Wednesday, February 18, 2009

Fossil Human Hair

ResearchBlogging.org

200 000 year old human hair from a hyaena coprolite. Image from Backwell et al. 2009

Over a week ago Lucinda Backwell, who also works at the BPI at Wits, announced the discovery of fossilised human hair that exceeds the previous oldest known hair (from a 9000 year old mummy) by about 200 000 years. Indeed it is so old it might not even belong to our own species but might instead belong to H. heidelbergensis.
The story was picked up by some of our local papers but doesn't appear to have generated much interest in the blogosphere, so I thought I'd timidly foray into the world of palaeoanthropology and discuss Backwell et al.'s paper here.
What adds some iterest to the story is where the fossil hair was found: inside a hyaena coprolite from Gladysvale Cave in the 'Cradle of Humankind' , South Africa (practically next door to such famous sites as Sterkfontein and Swartkrans).

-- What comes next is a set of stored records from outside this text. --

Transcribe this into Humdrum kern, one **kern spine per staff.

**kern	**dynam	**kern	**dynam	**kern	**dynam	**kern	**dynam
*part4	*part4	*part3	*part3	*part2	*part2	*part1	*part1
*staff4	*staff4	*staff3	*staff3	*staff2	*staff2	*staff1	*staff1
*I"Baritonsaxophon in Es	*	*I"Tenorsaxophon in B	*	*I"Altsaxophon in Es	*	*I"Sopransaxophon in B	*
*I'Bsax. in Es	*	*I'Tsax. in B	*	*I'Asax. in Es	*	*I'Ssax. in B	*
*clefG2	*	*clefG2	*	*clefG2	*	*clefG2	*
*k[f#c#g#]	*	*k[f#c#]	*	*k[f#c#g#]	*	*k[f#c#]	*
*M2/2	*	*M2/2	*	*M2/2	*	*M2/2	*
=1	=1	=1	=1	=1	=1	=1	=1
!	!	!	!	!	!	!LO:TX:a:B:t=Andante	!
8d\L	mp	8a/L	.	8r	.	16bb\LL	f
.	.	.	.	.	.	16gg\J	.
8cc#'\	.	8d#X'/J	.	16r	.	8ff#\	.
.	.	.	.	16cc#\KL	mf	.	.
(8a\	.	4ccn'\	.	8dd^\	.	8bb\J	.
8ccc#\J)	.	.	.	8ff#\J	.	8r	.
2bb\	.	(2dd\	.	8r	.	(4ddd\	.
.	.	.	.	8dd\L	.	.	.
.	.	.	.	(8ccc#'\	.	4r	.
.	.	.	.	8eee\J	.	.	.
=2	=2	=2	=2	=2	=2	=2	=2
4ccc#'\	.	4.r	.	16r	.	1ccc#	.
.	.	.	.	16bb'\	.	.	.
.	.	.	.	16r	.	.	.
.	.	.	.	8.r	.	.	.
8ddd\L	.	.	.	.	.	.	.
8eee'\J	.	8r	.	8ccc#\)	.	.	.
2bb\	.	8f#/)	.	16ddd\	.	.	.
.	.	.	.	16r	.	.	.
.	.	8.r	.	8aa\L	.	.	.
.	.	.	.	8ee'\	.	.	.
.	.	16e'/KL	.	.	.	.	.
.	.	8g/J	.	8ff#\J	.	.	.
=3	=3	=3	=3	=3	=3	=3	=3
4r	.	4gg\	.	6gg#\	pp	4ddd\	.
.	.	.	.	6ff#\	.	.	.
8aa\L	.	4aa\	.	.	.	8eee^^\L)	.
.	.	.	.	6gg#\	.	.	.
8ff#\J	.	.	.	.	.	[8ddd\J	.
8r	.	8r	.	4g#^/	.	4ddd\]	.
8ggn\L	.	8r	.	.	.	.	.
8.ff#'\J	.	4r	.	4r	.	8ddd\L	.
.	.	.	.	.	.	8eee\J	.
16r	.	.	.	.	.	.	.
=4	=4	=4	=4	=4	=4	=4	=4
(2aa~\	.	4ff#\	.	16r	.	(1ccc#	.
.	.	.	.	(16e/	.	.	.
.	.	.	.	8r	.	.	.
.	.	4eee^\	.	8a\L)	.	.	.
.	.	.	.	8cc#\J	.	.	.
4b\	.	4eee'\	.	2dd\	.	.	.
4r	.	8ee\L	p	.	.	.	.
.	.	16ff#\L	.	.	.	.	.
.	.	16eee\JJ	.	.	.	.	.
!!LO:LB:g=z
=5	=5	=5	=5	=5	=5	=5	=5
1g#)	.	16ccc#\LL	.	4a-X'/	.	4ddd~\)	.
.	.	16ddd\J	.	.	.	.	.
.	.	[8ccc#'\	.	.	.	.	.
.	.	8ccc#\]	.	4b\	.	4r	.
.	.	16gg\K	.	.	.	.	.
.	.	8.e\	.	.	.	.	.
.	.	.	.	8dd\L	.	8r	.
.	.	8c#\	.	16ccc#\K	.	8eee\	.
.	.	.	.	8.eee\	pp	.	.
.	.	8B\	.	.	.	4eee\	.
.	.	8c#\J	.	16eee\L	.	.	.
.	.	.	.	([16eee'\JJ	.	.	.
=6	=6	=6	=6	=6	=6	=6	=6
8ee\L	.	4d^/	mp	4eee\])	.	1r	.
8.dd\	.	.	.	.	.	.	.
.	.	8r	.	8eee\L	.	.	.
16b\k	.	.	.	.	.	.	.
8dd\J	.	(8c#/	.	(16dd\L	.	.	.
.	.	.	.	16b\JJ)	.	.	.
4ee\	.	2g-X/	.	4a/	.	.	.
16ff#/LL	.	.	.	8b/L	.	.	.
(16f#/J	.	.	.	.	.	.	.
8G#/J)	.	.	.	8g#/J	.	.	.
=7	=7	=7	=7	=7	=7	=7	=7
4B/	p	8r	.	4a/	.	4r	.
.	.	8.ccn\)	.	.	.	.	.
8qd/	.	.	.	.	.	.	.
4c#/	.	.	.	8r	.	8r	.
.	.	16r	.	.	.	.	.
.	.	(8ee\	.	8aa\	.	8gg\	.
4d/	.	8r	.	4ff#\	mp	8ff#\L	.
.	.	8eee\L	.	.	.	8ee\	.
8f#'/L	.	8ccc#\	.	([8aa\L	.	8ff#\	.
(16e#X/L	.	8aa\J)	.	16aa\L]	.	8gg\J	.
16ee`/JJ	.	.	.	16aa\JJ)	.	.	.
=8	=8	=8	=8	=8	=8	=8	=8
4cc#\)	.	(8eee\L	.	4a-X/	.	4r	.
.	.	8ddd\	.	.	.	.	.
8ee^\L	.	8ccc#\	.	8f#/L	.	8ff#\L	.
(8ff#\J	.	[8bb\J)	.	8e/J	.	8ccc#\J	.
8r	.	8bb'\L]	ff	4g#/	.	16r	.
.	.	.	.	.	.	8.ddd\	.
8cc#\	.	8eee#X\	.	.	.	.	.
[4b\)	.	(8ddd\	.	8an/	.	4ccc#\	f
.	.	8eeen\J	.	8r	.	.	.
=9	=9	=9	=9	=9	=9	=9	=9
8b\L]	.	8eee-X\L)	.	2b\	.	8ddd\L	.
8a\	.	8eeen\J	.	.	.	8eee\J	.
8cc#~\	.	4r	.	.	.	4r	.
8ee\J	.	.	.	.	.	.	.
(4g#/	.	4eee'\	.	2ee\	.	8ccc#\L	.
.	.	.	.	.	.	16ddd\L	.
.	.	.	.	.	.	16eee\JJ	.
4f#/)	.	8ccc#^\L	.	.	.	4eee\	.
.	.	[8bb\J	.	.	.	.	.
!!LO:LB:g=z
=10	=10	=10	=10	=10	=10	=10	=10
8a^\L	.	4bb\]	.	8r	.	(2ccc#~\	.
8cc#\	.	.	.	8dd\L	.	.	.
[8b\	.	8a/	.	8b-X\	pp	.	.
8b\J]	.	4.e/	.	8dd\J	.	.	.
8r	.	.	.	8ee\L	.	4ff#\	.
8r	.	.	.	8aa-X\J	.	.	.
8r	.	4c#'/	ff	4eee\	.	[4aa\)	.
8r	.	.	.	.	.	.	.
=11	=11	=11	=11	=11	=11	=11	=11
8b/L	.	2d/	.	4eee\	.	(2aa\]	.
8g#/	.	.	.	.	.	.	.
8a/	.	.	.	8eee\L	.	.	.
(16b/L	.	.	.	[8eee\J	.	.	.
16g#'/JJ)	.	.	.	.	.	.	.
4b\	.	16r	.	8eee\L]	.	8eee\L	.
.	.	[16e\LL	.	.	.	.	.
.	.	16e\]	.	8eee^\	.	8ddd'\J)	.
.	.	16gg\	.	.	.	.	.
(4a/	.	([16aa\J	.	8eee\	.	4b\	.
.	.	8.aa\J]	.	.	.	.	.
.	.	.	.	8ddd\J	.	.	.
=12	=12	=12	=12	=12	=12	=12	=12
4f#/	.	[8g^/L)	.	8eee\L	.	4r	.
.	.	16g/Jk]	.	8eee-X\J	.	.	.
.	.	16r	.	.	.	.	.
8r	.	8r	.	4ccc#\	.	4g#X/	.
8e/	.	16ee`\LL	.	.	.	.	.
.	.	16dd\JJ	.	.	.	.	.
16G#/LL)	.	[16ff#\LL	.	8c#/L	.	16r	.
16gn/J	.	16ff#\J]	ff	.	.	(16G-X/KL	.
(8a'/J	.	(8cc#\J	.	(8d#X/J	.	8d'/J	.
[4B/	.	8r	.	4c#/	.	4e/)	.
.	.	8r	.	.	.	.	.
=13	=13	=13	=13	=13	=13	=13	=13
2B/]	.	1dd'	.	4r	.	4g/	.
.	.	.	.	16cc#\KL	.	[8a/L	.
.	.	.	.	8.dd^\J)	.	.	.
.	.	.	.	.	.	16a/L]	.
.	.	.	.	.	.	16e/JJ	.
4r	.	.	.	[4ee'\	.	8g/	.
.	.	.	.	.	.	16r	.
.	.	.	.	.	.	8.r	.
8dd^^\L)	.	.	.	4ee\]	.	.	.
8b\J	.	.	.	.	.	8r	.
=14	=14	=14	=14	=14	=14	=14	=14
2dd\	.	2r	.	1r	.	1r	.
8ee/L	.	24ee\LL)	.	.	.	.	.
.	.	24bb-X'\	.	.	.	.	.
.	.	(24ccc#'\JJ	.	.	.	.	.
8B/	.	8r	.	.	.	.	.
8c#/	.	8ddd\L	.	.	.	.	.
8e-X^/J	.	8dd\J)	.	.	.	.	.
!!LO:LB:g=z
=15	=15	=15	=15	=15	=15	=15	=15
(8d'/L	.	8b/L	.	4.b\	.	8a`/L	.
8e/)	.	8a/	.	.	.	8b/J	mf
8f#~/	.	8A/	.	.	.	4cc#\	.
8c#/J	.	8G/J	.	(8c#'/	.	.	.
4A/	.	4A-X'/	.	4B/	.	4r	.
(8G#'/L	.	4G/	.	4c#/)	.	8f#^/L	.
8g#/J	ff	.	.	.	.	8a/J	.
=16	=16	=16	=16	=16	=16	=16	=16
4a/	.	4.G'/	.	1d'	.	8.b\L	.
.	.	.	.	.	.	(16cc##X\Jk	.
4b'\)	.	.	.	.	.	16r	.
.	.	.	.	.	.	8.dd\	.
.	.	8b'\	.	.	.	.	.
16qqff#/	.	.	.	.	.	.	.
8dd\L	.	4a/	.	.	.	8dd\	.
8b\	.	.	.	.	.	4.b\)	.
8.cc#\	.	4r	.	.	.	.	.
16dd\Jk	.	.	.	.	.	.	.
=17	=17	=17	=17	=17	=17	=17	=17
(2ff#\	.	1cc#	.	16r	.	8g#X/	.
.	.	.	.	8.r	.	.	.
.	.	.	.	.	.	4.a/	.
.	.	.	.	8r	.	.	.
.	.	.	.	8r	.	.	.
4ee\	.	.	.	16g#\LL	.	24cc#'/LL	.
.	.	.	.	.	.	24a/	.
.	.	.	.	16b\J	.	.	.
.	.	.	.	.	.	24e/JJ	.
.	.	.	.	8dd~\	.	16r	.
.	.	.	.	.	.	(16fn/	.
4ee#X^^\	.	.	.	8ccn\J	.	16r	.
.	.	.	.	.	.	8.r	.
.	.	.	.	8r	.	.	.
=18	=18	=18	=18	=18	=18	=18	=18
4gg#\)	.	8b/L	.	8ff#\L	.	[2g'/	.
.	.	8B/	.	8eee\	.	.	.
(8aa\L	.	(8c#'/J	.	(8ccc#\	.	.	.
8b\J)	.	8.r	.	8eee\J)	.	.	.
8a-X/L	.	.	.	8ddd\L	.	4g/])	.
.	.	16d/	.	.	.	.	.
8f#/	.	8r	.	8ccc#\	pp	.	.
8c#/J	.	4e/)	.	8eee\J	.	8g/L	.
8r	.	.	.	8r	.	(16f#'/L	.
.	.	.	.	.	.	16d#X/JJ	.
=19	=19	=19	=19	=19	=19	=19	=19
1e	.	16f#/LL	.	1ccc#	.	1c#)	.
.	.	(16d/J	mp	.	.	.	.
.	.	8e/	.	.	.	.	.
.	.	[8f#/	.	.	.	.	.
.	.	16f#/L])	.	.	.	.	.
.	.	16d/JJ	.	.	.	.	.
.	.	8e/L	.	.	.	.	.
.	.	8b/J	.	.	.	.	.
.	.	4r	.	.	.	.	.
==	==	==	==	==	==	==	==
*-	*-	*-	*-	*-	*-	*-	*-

Coprolites are, of course fossilised faeces.
Does this mean a hyaena attacked and killed a Homo species in the Late Pleistocene of South Africa? Well I'm sure our ancestors and relatives may have on occasion fallen prey to spotted hyaenas and some of the larger extinct forms. However this fossil does not record such an event. The coprolite was part of a latrine buried in situ in Gladysvale Cave,and the details of this latrine, such as its location inside a cave, small size and well circumscribed boundaries, all indicate that it was made by a brown hyaena (Parahyaena brunnea). Brown hyaenas are rather smallish and are not known to kill humans. Far more likely is that this represents scavenging on an already deceased member of our genus.



A brown hyaena


It was the cave setting that allowed the latrine to be dated. The latrine is sandwiched between two flowstones which contain enough Uranium to be used for Uranium-Thorium dating. This dating was done as part of a larger project by Robyn Pickering, one of the brightest students to come through the BPI in recent years.
Sadly the hairs are preserved as casts in carbonate. No trace of organics are left so we won't be getting any molecular data for 200 000 year old hominids just yet.
By itself that is about all that the paper can tell us. Perhaps if more such latrines could be found we could then survey more scats for fossil hair and discover how frequent such scavenging events occured. Discovery of even older hair, might start to reveal systematic variation and we might even be able to hazard some guesses as to what kind of hairs our more remote relatives bore. For instance we might be able to get a handle on when modern style short fine body hair evolved. The Gladysvale deposits cetainly go back much further in time so the potential for finding australopithecine hair is there.
This also serves to remind us that coprolites are unique microenvironments that have unusual preservation potentials. Ever snce the oldest known mammalian hair was found in Paleocene coprolites, I've thought that coprolites offer us the best chance to find out just when our unique mammalian pelage evolved. I have looked through coprolites from a Middle Triassic synapsid bearing site in the hopes of finding non-mammalian hair but so far no luck.

UPDATE: Randy rightly asked how the ID was made. Mammalian hair is not completely diagnostic to low taxonomic categories. It helped that several specimens were found in the coprolite. Any one hyaena scat usually contains the hair from just one sitting so is not likely to be mixed with other species. Thus there was a sample of several hairs to work from. Only human hairs were found to match the range of variation seen in the fossil hairs (using characteristics such as scale margins, scale spacing, hair width etc.). Other primates came close but most non-human primates produce finer hair. So the ID is a probabilistic one, hence the equivocation in the title of the paper.

L BACKWELL, R PICKERING, D BROTHWELL, L BERGER, M WITCOMB, D MARTILL, K PENKMAN, A WILSON (2009). Probable human hair found in a fossil hyaena coprolite from Gladysvale cave, South Africa. Journal of Archaeological Science DOI: 10.1016/j.jas.2009.01.023

3 comments:

220mya said...

Can you mention how the hair was identified as hominid?

Anonymous said...

based on cuticle scale pattern, which is species specific. Also corss-section shape and size.

Anonymous said...

I guess if feathers can fossilize, human hair can too. Awesome find!